Neumora Therapeutics Reports Third Quarter 2025 Financial Results and Provides Business Update
Announced class-leading data from diet-induced obesity (DIO) mouse model with NMRA-215, a potentially best-in-class, highly brain-penetrant, oral NLRP3 inhibitor, and expect to initiate Phase 1 study in first quarter of 2026
Advancing Phase 1 studies with two potentially best-in-class positive allosteric modulators (PAMs), NMRA-861 and NMRA-898, with comprehensive franchise update expected by mid-2026
On-track to report data from Phase 1b study of NMRA-511 in Alzheimer’s disease agitation around the end of the year
$40 million in non-dilutive capital drawn from Neumora’s existing facility with K2 HealthVentures
Strong financial position with $171.5 million in cash, cash equivalents and marketable securities expected to support operations into 2027
WATERTOWN, Mass., November 6, 2025 – Neumora Therapeutics, Inc. (Nasdaq: NMRA) a clinical-stage biopharmaceutical company with a therapeutics pipeline consisting of programs that target novel mechanisms of action for a broad range of underserved, prevalent diseases, today announced financial results for the third quarter ended September 30, 2025, and provided a business update.
“Our recent progress reflects the strength of our pipeline and the differentiated approach we’re taking to address some of the most pressing medical challenges of our time,” said Paul L. Berns, chairman and chief executive officer of Neumora. “We are particularly encouraged by the compelling data we reported last week for NMRA-215, our highly brain-penetrant NLRP3 inhibitor, which demonstrated class-leading weight loss in multiple DIO mouse models.
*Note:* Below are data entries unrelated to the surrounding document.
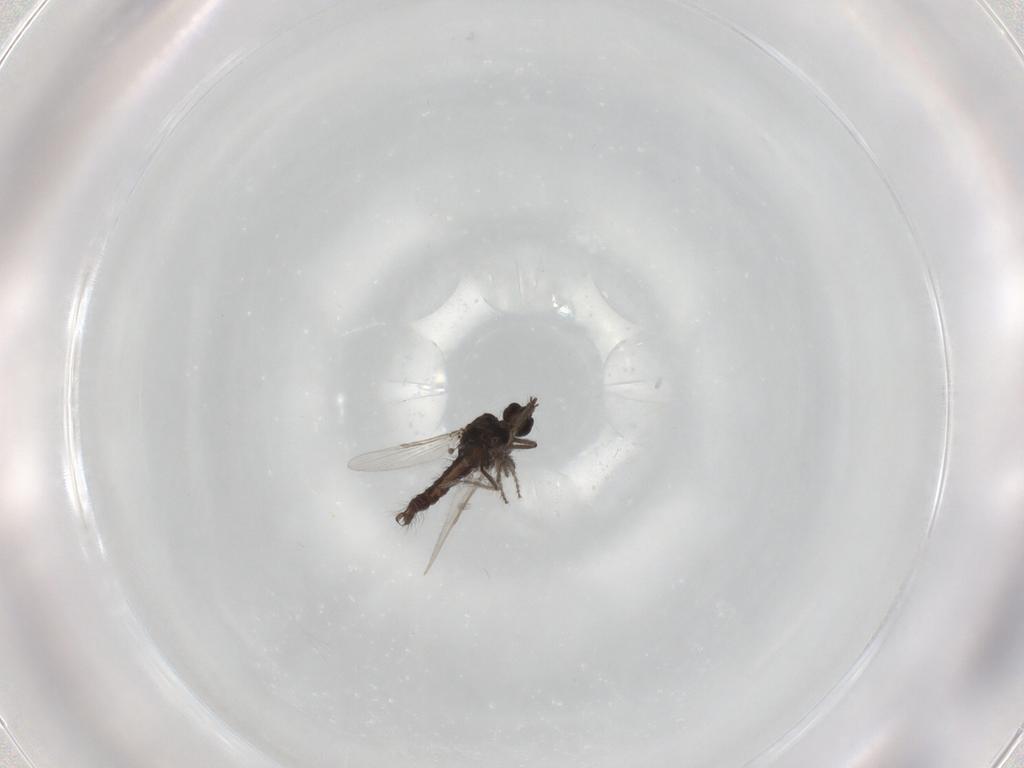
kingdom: Animalia
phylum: Arthropoda
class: Insecta
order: Diptera
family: Ceratopogonidae
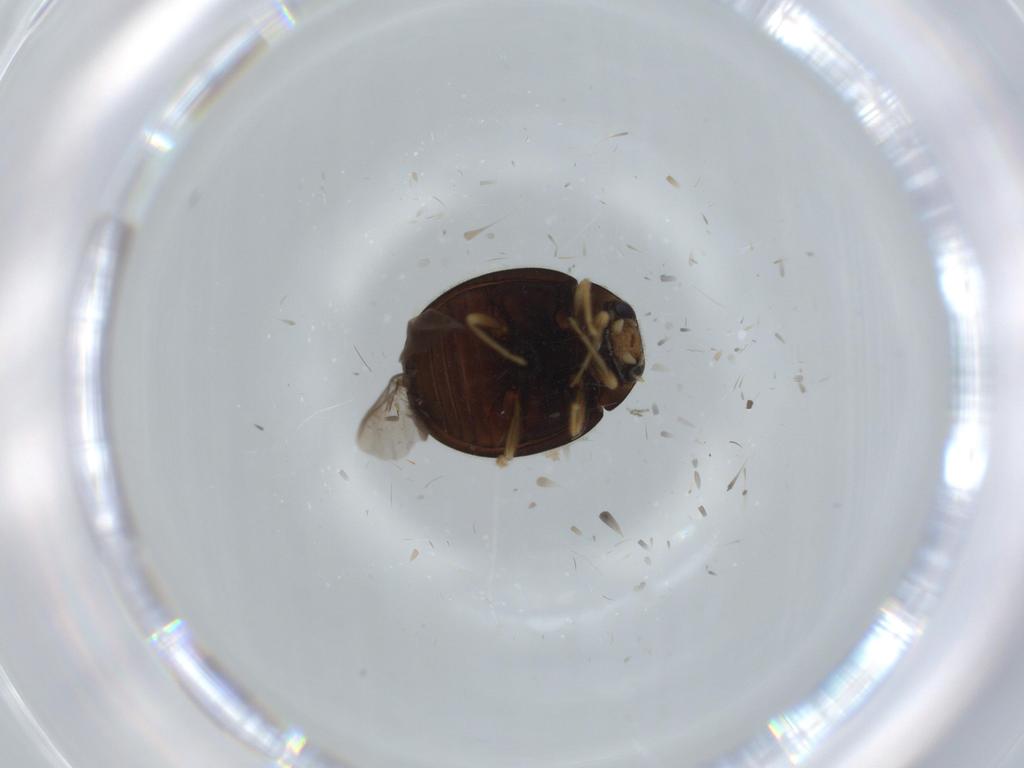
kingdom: Animalia
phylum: Arthropoda
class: Insecta
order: Coleoptera
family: Coccinellidae
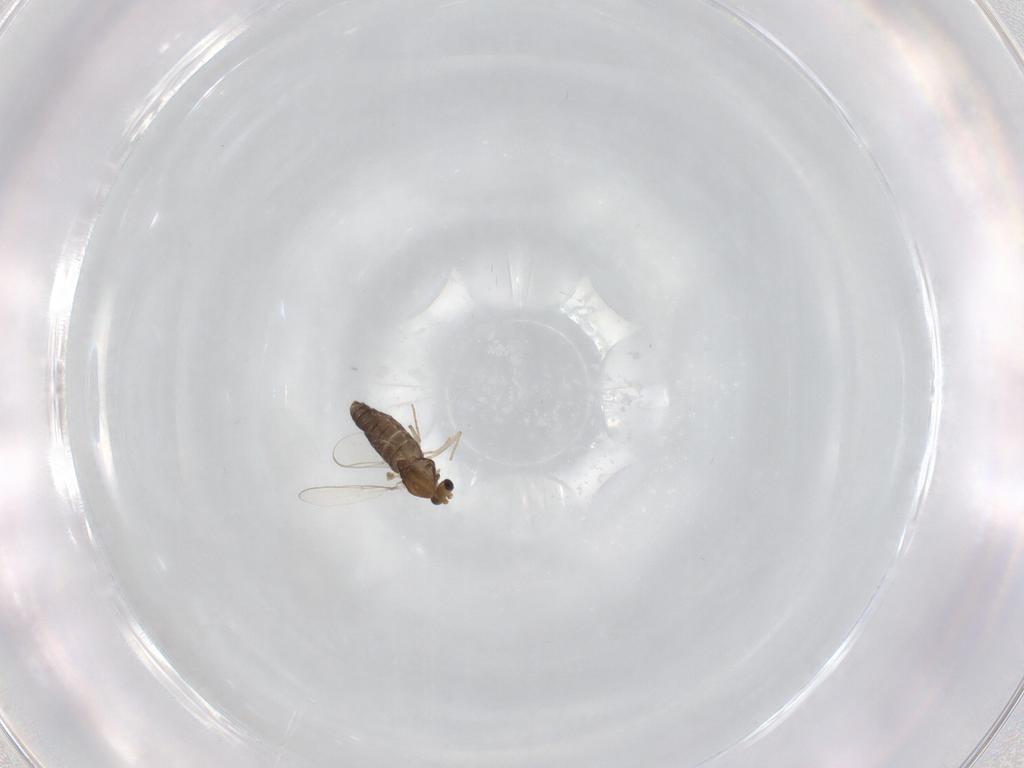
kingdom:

These findings support our plans to move this program into the clinic in early 2026, with human proof of concept data later that year. Additionally, the expansion of our M4 muscarinic receptor PAM franchise with the initiation of a second Phase 1 study underscores our commitment to addressing the unmet needs in schizophrenia and other neuropsychiatric disorders. With continued progress in our KOASTAL Phase 3 program for navacaprant in MDD and the upcoming data readout for NMRA-511 in Alzheimer’s disease agitation, we remain focused on executing our strategy and delivering meaningful innovation for patients.”
KEY BUSINESS UPDATES
Neumora today announced that it has drawn an additional $40 million from its existing venture debt facility with K2 HealthVentures. The additional $40 million in non-dilutive capital from this facility drawn, combined with the cash already on the Company’s balance sheet, further strengthens its financial position.
KEY PIPELINE HIGHLIGHTS
NMRA-215: Announced Class-Leading DIO Data from NLRP3 Inhibitor Program
In October 2025, Neumora announced positive preclinical data for NMRA-215, a potentially best-in-class, highly brain-penetrant, oral NLRP3 inhibitor from three diet-induced obesity (DIO) mouse studies. Neumora expects to initiate a clinical program with NMRA-215 in the first quarter of 2026, with 12-week human proof of concept data expected in 2026.
M4 Positive Allosteric Modulator (PAM) Franchise: Initiated Second M4 Clinical Study
The company is advancing Phase 1 clinical studies for NMRA-861 and NMRA-898, its potentially best-in-class M4 muscarinic receptor positive allosteric modulators (PAMs). The Company expects to provide a comprehensive franchise update in mid-2026.